On Dec. 17, 1862, during the heighth of the war, Gen. Ulysses S. Grant issued General Orders 11 expelling “Jews as a class” from a war zone that included areas of Tennessee, Mississippi and Kentucky within a 24-hour period. It was the first day of Chanukah.
At the time, Chanukah was not the major holiday it is now. But Grant’s order, if carried out, meant that entire families would be uprooted during the holiday and beyond, and exiled from their communities.
Today, relaxing in our home with family on Chanukah, retelling the Maccabee story that takes place in a far-off time and land, it’s uncomfortable to imagine a different story about our freedom that hits much closer to home.
On that day, Grant was attempting to cut off the black market sale of southern cotton, in which some Jewish and other traders were engaged.
As researched in the engaging new book “When General Grant Expelled the Jews” by the prominent historian Jonathan D. Sarna, we find that Grant’s order was enforced in several towns in Union hands, including Paducah, Ky.; Holly Springs, Miss.; and Trenton, Tenn., among others.
“Only a few Jews were seriously affected by General Orders 11,” perhaps fewer than 100, according to Sarna, but news of the order and the resulting outrage was quickly spread by The Associated Press.
The B’nai B’rith sent a petition to Washington calling upon President Lincoln to “annul” the order. Other Jewish leaders moved to organize delegations to meet with Lincoln. A Jewish merchant from Paducah named Cesar Kaskel traveled to Washington on a mission to have the order overturned. Upon arrival he was able to arrange through an Ohio congressman a meeting with the president.
According to an account of the meeting that Sarna says is often quoted but most likely embellished, Lincoln, using biblical imagery, asked Kaskel, “And so the children of Israel were driven from the happy land of Canaan?” In response, Kaskel asks for “Father Abraham’s” protection, to which Lincoln replies, “And this protection they shall have at once.”
The reality seems to have been that when Lincoln finally heard of Grant’s order, he ordered the general in chief of the Army to countermand it.
An account by the prominent Cincinnati Rabbi Isaac Mayer Wise, who also had met with the president about the issue, provides Lincoln’s rationale: “I do not like to hear a class or nationality condemned on account of a few sinners.”
This Chanukah, then, with Lincoln on our minds, how should we commemorate Lincoln’s action to rescind what Sarna cites as “the most sweeping anti-Jewish regulation in all American History”?

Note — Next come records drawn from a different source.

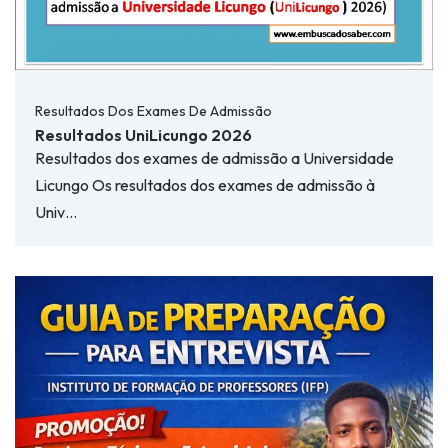
Resultados Dos Exames De Admissão
Resultados UniLicungo 2026
Resultados dos exames de admissão a Universidade
Licungo Os resultados dos exames de admissão à
Univ…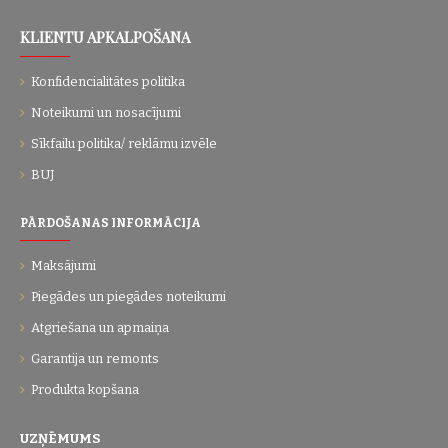
KLIENTU APKALPOŠANA
Konfidencialitātes politika
Noteikumi un nosacījumi
Sīkfailu politika/ reklāmu izvēle
BUJ
PĀRDOŠANAS INFORMĀCIJA
Maksājumi
Piegādes un piegādes noteikumi
Atgriešana un apmaiņa
Garantija un remonts
Produkta kopšana
UZŅĒMUMS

Should we devise a stovepipe hat menorah? Fry up four score latkes or change the lyrics of the modern classic Peter Paul & Mary Chanukah song to “Light one candle for the Tennessee Children”?
Not necessary.
Jews going back to Lincoln’s presidency have found ways to connect before. After his assassination, expressing their sorrow, many rabbis delivered sermons that were collected in a book by Emanuel Hertz titled “Abraham Lincoln: The Tribute of the Synagogue.” The basis for the Library of Congress’ Alfred Whital Stern Collection of Lincolniana was donated by Alfred Stern, a Chicago businessman. There’s even a Lincoln Street in Jerusalem.
Continuing the connection is this year’s Steven Spielberg film about Lincoln’s role in the passage of the 13th Amendment to the U.S. Constitution that abolished slavery. Watching the film, I found it to be an excellent way at Chanukah time to rededicate an interest in Lincoln’s heart, humor and wisdom.
Another film, “Saving Lincoln” by director Salvador Litvak, approaches the Lincoln story through the eyes of his bodyguard. It might prove another way to light up a Chanukah night.
Sarna’s book would be good for any night of the holiday, which many see as a struggle for freedom. For me it was a reminder that the dreidel’s message — “a great miracle happened here” — can apply to the U.S. as well.
“In the end, General Orders 11 greatly strengthened America’s Jewish community,” Sarna writes. “The successful campaign to overturn the order made Jews more confident.” And Grant, to “repent” and to “rehabilitate himself with the Jewish community” during his two terms as president “appointed more Jews to office than had any of his predecessors.”
This Chanukah, when we stand before our lit chanukiyot reciting Hanerot Halalu, “These lights which we kindle recall the wondrous triumphs and the miraculous victories,” perhaps we can also recall the victories here of Cesar Kaskel, Rabbi Wise and ultimately Abraham Lincoln, who protected our freedom.
So maybe they weren’t exactly American Maccabees — but Maccabee style for sure.